◆ **Work required**
Copy every entry exactly as it reads and exclude whatever pictures appear.

------------------------------------------------------------

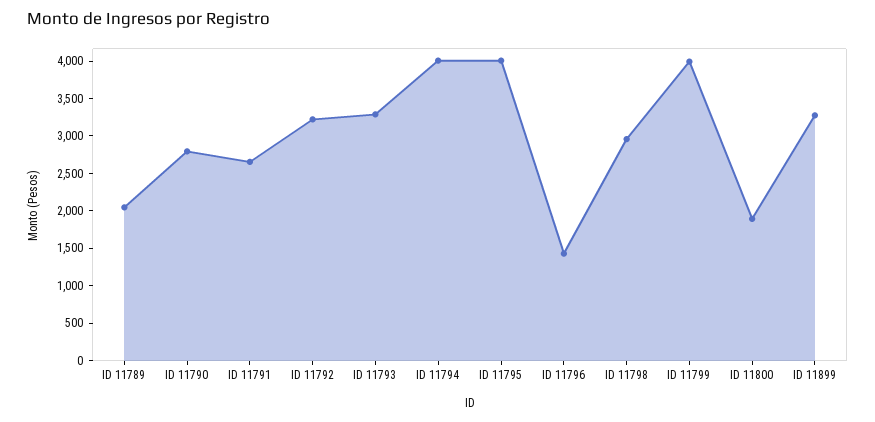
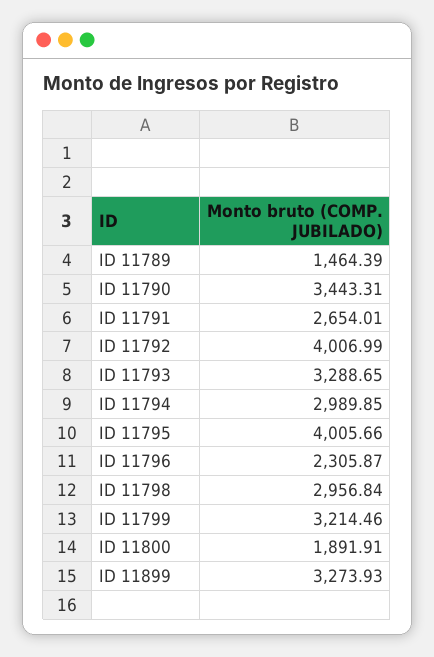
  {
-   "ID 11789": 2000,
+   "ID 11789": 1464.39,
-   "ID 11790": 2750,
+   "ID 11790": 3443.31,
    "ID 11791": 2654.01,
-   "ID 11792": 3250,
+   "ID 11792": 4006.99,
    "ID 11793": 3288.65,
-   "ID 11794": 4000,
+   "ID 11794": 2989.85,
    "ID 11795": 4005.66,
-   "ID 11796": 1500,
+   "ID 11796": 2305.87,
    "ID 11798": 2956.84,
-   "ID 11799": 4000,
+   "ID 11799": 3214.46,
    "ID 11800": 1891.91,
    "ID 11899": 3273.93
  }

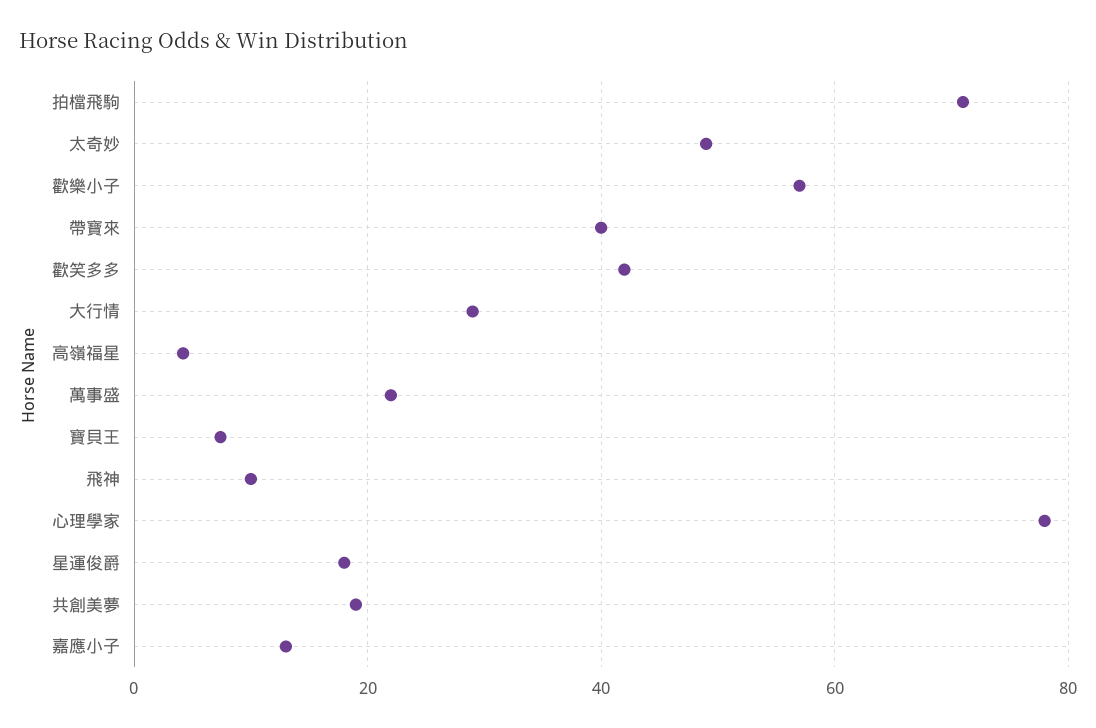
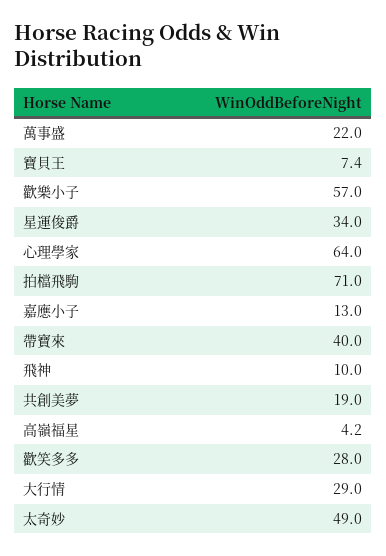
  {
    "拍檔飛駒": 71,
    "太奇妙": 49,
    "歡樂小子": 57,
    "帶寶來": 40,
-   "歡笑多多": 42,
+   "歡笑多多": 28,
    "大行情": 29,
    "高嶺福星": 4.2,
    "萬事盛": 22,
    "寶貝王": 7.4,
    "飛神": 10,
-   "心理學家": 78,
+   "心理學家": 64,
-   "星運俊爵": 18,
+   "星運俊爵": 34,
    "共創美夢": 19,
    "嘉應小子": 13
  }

------------------------------------------------------------

◆ **Expected answer**
  {
-   "ID 11789": 2000,
+   "ID 11789": 1464.39,
-   "ID 11790": 2750,
+   "ID 11790": 3443.31,
    "ID 11791": 2654.01,
-   "ID 11792": 3250,
+   "ID 11792": 4006.99,
    "ID 11793": 3288.65,
-   "ID 11794": 4000,
+   "ID 11794": 2989.85,
    "ID 11795": 4005.66,
-   "ID 11796": 1500,
+   "ID 11796": 2305.87,
    "ID 11798": 2956.84,
-   "ID 11799": 4000,
+   "ID 11799": 3214.46,
    "ID 11800": 1891.91,
    "ID 11899": 3273.93
  }

  {
    "拍檔飛駒": 71,
    "太奇妙": 49,
    "歡樂小子": 57,
    "帶寶來": 40,
-   "歡笑多多": 42,
+   "歡笑多多": 28,
    "大行情": 29,
    "高嶺福星": 4.2,
    "萬事盛": 22,
    "寶貝王": 7.4,
    "飛神": 10,
-   "心理學家": 78,
+   "心理學家": 64,
-   "星運俊爵": 18,
+   "星運俊爵": 34,
    "共創美夢": 19,
    "嘉應小子": 13
  }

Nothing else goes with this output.